We all did in fact think that this project could be world changing. That first year, 2013-2014, we had embarked on several such projects, including the first iteration of our Digital Dreamers research-writing sections of UNIV 200: “Thought Vectors in Concept Space.” (Not much to see there anymore.) That spring Molly Ransone joined us to head up our video production department, and we experienced yet another enormous increase in creative reach and opportunities. We really did believe that these projects were fully aligned with what my leadership title stipulated: “Learning Innovation and Student Success.” I saw these two things as connectable and mutually reinforcing. I still think we were right about the potential. What I didn’t understand is that the emphasis on genuine learning innovation via the Internet and the Web would not last beyond the first eighteen months and my first two bosses. I was not fully aware, or couldn’t fathom, that the “learning innovation” was primarily envisioned at the top to be a robust set of revenue enhancements from a suite of online graduate programs. There were signs, but I didn’t see enough of them in time or understand what I was seeing. Do I wish I had? Yes and no. Yes, because I think I could have maintained some innovative approaches even as the momentum bled into the online revenue engines (assuming we could actually have managed the latter). No, because I honestly don’t believe it would have helped, or that I could have worked as a broker for some online course platform provider, which was the direction we were headed when I arrived. (I recall a lot of talk about Deltak, which is something else now of course.)

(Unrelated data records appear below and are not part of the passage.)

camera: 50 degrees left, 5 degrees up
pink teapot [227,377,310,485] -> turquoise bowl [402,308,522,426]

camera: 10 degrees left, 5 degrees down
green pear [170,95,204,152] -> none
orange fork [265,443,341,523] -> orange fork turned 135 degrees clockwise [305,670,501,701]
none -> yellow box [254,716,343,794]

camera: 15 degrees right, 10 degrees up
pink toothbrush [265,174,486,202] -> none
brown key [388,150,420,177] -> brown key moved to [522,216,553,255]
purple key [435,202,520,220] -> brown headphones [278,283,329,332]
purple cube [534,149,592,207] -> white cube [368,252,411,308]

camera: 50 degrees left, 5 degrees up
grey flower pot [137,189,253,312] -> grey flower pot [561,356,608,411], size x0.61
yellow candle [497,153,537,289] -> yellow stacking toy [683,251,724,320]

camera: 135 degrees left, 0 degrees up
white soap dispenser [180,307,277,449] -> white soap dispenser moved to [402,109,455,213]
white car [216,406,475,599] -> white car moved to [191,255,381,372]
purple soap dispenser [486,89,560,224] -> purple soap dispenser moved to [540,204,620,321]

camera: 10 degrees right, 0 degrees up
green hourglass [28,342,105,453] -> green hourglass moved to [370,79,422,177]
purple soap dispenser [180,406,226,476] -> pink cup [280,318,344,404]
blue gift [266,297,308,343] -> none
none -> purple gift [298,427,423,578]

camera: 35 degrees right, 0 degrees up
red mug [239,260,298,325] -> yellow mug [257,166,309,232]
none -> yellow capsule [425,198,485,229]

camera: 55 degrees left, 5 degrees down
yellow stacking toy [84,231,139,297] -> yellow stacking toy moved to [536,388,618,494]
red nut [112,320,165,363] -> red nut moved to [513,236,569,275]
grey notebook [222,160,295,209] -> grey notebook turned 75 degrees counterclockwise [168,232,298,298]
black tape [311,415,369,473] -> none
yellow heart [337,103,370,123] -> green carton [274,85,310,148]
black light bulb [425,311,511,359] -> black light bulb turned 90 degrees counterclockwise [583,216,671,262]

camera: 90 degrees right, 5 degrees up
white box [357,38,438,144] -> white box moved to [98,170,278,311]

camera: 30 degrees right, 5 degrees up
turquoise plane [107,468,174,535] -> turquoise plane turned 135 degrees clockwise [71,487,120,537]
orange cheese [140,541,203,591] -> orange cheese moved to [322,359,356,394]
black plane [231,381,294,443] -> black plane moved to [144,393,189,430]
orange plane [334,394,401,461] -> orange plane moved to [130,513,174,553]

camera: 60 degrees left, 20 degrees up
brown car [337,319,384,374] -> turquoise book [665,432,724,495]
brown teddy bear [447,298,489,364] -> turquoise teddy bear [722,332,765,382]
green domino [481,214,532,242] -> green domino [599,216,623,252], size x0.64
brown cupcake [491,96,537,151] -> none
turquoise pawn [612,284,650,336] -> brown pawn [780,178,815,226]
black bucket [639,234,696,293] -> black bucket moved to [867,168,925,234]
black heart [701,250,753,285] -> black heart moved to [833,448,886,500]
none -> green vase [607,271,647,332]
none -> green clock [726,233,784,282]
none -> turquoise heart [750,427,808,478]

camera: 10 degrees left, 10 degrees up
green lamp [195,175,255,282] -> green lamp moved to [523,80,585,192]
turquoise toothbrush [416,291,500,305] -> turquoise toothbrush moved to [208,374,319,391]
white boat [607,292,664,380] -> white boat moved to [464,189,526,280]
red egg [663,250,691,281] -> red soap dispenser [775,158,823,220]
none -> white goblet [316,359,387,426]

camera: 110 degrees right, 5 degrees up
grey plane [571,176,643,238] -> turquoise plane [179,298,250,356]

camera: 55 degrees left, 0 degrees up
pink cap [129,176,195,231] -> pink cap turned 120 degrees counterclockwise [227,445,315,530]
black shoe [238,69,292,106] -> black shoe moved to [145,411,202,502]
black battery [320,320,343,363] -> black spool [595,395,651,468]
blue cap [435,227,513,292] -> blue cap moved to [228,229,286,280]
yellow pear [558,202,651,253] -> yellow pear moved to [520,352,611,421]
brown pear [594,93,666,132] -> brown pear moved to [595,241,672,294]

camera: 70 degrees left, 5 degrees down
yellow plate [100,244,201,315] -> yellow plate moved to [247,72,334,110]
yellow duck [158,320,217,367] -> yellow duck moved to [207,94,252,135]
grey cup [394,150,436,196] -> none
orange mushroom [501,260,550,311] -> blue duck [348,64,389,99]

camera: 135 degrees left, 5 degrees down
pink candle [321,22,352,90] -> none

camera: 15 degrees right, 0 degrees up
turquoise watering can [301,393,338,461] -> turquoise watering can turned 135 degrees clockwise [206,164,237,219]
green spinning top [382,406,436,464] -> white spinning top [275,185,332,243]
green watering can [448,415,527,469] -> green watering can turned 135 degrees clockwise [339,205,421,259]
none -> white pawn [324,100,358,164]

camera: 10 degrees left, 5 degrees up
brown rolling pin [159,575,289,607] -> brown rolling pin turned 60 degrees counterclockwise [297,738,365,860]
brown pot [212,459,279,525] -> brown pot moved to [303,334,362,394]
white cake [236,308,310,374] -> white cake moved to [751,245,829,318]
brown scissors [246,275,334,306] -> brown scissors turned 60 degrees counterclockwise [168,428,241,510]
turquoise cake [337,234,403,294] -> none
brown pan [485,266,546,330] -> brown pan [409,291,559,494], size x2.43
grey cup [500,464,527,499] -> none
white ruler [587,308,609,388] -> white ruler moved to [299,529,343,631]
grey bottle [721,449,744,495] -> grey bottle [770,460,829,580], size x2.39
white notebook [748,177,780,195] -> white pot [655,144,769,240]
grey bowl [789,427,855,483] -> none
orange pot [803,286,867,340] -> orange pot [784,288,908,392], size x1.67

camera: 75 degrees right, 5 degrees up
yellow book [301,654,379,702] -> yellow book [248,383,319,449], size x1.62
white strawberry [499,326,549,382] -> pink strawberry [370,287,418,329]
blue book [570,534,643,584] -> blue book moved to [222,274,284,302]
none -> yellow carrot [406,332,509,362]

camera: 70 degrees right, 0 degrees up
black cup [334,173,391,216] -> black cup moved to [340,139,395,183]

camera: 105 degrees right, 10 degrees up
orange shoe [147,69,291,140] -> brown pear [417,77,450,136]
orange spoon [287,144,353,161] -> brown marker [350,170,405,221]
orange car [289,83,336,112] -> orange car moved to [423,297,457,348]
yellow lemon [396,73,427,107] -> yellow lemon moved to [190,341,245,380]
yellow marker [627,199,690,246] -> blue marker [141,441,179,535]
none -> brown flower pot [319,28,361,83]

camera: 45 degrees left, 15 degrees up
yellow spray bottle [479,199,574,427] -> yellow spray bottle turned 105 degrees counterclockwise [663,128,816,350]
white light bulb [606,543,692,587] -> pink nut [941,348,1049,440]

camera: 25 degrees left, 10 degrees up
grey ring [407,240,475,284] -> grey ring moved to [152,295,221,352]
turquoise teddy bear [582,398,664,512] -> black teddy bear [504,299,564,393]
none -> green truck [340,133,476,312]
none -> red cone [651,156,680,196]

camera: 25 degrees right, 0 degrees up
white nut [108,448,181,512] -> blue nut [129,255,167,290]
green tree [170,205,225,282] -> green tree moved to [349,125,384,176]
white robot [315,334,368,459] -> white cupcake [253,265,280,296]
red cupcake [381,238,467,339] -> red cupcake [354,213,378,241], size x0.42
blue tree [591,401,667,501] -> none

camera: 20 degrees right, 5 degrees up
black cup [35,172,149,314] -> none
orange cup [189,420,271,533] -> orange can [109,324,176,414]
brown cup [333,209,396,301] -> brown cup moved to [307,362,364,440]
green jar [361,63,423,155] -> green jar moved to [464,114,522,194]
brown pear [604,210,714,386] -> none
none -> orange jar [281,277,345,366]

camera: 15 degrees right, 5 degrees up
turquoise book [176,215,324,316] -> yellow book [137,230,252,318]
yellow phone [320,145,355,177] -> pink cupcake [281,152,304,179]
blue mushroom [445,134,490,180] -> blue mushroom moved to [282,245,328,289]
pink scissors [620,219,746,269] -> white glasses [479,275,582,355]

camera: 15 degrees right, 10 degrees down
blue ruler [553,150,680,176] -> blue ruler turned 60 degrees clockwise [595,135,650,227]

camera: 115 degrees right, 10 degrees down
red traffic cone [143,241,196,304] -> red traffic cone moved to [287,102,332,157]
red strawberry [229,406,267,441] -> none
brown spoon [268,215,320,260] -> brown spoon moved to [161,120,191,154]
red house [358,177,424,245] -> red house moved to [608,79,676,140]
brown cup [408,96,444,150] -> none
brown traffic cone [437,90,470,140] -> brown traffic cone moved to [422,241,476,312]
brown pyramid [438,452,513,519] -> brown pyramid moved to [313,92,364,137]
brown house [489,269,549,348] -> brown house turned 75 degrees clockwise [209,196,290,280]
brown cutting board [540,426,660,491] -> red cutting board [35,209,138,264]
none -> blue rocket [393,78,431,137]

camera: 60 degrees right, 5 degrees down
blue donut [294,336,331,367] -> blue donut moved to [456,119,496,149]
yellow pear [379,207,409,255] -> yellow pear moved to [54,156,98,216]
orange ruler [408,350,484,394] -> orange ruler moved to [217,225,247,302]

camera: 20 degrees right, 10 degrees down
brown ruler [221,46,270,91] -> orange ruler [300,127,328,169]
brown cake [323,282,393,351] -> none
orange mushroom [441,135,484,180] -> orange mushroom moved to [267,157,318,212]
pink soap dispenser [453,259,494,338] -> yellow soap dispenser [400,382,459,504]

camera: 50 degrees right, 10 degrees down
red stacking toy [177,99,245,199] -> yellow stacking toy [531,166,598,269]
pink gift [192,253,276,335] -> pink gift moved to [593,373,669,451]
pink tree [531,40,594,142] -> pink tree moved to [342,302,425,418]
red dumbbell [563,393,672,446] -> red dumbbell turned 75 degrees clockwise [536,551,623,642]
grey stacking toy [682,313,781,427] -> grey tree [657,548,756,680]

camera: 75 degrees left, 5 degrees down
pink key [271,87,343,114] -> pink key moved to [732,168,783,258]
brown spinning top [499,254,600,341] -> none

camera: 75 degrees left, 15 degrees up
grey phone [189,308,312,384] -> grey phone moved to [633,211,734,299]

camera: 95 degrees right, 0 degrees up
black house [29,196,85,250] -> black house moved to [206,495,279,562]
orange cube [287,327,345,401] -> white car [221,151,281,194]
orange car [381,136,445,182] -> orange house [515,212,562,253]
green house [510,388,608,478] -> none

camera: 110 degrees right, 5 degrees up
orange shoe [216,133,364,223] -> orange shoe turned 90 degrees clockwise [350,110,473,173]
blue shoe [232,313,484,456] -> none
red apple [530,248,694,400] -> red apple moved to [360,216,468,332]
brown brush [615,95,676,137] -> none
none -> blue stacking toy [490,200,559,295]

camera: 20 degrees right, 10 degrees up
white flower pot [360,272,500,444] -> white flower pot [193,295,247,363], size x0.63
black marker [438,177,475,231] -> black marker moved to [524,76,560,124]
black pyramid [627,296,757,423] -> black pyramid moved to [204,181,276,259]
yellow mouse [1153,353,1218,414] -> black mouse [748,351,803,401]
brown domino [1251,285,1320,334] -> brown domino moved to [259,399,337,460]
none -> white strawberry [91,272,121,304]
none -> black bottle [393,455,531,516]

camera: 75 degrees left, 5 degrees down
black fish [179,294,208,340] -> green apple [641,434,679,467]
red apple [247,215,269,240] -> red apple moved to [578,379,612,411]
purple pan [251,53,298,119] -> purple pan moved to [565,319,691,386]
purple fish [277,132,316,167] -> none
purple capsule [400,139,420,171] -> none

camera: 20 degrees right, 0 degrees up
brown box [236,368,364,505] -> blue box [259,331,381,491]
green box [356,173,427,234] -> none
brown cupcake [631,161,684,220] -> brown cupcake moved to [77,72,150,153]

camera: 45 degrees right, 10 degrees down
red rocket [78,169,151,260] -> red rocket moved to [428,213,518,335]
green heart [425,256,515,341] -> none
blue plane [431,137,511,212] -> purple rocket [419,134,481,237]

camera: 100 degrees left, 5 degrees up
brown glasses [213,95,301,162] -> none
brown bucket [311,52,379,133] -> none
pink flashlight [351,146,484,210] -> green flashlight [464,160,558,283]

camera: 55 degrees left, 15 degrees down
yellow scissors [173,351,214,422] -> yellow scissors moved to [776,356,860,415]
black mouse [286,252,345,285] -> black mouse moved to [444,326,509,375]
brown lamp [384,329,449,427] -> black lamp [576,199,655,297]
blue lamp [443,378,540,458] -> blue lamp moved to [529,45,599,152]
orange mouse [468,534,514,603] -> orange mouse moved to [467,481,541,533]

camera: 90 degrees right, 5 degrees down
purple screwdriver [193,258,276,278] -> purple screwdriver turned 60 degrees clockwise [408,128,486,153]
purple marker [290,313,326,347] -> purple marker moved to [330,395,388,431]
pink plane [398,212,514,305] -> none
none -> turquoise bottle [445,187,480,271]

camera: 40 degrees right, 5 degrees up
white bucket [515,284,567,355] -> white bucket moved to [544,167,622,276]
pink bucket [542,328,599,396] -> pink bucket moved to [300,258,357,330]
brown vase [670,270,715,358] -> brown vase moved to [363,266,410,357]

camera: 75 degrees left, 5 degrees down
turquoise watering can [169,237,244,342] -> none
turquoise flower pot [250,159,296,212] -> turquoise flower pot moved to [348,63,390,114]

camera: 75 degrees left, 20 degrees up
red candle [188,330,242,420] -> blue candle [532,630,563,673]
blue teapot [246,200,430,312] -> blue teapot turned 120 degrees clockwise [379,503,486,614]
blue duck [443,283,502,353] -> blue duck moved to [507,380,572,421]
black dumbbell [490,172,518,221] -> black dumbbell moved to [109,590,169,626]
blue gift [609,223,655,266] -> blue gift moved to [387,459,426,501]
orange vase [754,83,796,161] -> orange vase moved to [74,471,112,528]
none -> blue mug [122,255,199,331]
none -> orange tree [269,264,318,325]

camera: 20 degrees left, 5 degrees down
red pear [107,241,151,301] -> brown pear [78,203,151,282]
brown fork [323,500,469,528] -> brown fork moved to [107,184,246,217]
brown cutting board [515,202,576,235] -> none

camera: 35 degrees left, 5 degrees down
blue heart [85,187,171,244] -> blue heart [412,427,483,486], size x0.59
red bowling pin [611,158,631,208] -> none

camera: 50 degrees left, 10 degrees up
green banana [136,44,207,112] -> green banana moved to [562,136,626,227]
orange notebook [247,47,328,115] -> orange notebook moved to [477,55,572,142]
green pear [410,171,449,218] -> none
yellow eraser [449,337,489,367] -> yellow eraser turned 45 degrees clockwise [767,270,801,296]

I don’t know what the strange political thing is that Tom mentions above, and he may not either. There were strange political things all over, as there always are. VCU’s may or may not be more diverse and strange than other institutions. Difficult to say.

Back to Tom:

The field botany site continues to have all sorts of interesting comments and questions from the community. They are identifying unidentified plants. Asking about plants they’ve seen. But those questions sit there unpublished. Maintaining sites like this takes time and energy. It’s also a tricky thing about giving the site away. It’s not my place to go in an approve comments or respond unless we make that part of the deal and do I really know enough about the topic to play that role? I don’t and have to let it go but is sad to see it come so close to being absolutely amazing.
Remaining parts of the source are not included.